Search code examples
pythonnlpspacy

Problems with Named Entity Recognition in spaCy using German de_dep_news_trf Pipeline


I'm currently working on a project using spaCy with the German trained pipeline de_dep_news_trf.

Unfortunately, I'm having issues with named entity recognition (NER).

When I run a simple sentence like "Berlin ist die Hauptstadt von Deutschland. Angela Merkel war die Bundeskanzlerin.", no entities are detected.

I've followed these steps to set up my Python environment (3.12)(Windows) in a PyCharm Community project:

python.exe -m pip install --upgrade pip
pip install -U pip setuptools wheel
pip install -U spacy
python -m spacy download de_dep_news_trf --timeout 600
pip install spacy[transformers]

Here is a snippet of my code:

import spacy


def process_text_with_spacy(text_to_process):
    doc = nlp(text_to_process)
    data = {
        "text": text_to_process,
        "sentences": []
    }
    for sent in doc.sents:
        process_sentence_data = {
            "sentence": sent.text,
            "entities": []
        }
        for ent in sent.ents:
            process_sentence_data["entities"].append({
                "text": ent.text,
                "start": ent.start_char,
                "end": ent.end_char,
                "label": ent.label_
            })
        data["sentences"].append(process_sentence_data)
    return data


nlp = spacy.load('de_dep_news_trf')

sample_text = "Berlin ist die Hauptstadt von Deutschland. Angela Merkel war die Bundeskanzlerin."

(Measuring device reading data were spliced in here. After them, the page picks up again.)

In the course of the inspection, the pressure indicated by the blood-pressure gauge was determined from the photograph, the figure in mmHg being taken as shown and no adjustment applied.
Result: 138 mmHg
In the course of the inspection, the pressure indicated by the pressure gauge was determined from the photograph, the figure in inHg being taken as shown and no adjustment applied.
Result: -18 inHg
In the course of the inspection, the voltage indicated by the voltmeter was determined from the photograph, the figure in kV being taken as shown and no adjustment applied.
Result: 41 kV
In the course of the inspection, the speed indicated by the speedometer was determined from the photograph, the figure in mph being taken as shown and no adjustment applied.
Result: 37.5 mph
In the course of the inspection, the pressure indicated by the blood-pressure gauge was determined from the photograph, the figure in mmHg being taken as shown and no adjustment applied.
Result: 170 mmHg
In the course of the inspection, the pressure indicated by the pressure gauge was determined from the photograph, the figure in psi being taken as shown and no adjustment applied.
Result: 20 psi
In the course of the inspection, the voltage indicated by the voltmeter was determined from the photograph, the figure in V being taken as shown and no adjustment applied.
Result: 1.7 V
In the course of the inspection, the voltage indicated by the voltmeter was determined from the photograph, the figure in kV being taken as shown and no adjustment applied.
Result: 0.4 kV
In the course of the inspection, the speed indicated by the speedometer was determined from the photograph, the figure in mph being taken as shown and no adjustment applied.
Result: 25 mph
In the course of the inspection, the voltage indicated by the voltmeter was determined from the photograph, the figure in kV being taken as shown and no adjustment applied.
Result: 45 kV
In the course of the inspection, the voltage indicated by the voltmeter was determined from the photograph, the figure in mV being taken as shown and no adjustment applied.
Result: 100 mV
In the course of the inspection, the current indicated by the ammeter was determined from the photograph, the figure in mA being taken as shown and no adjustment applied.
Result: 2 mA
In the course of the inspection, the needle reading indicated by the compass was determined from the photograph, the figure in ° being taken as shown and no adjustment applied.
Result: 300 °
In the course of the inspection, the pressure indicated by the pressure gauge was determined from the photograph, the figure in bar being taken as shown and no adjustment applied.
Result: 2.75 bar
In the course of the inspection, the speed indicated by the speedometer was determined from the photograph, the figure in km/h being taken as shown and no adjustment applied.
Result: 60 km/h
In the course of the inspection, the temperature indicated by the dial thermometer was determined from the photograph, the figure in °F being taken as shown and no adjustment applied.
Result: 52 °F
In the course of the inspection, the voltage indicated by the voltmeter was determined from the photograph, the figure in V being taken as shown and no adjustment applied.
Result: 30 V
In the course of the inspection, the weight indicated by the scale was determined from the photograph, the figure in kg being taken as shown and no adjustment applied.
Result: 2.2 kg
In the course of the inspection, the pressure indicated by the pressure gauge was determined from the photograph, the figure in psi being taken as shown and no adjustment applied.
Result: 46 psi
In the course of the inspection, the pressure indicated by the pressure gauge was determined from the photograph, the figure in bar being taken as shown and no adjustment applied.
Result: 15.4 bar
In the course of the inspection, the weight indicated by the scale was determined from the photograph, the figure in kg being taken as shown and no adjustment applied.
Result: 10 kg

processed_data = process_text_with_spacy(sample_text)

print("Text:", sample_text)
for sentence_data in processed_data["sentences"]:
    print("Sentence:", sentence_data["sentence"])
    print("Entities:", sentence_data["entities"])

Output:

Text: Berlin ist die Hauptstadt von Deutschland. Angela Merkel war die Bundeskanzlerin.
Sentence: Berlin ist die Hauptstadt von Deutschland.
Entities: []
Sentence: Angela Merkel war die Bundeskanzlerin.
Entities: []

When using de_core_news_lg, the output for each sentence is:

Text: Berlin ist die Hauptstadt von Deutschland. Angela Merkel war die Bundeskanzlerin.
Sentence: Berlin ist die Hauptstadt von Deutschland.
Entities: [{'text': 'Berlin', 'start': 0, 'end': 6, 'label': 'LOC'}, {'text': 'Deutschland', 'start': 30, 'end': 41, 'label': 'LOC'}]
Sentence: Angela Merkel war die Bundeskanzlerin.
Entities: [{'text': 'Angela Merkel', 'start': 43, 'end': 56, 'label': 'PER'}]

However, when I use de_dep_news_trf, the results are empty. Model de_dep_news_trf is selected based on "accuracy" from the SpaCy website.

Could someone explain why de_dep_news_trf does not return the same result? Is there a specific reason or setting that could cause this difference?

Thank you for your help!


Solution

  • Problem is because this model doesn't have function to recognize entities.

    See documentation for de_dep_news_trf - it has components transformer, tagger, morphologizer, parser, lemmatizer, attribute_ruler but no ner for EntityRecognizer

    So it may need to use one of other models :

    • de_core_news_sm
    • de_core_news_md
    • de_core_news_lg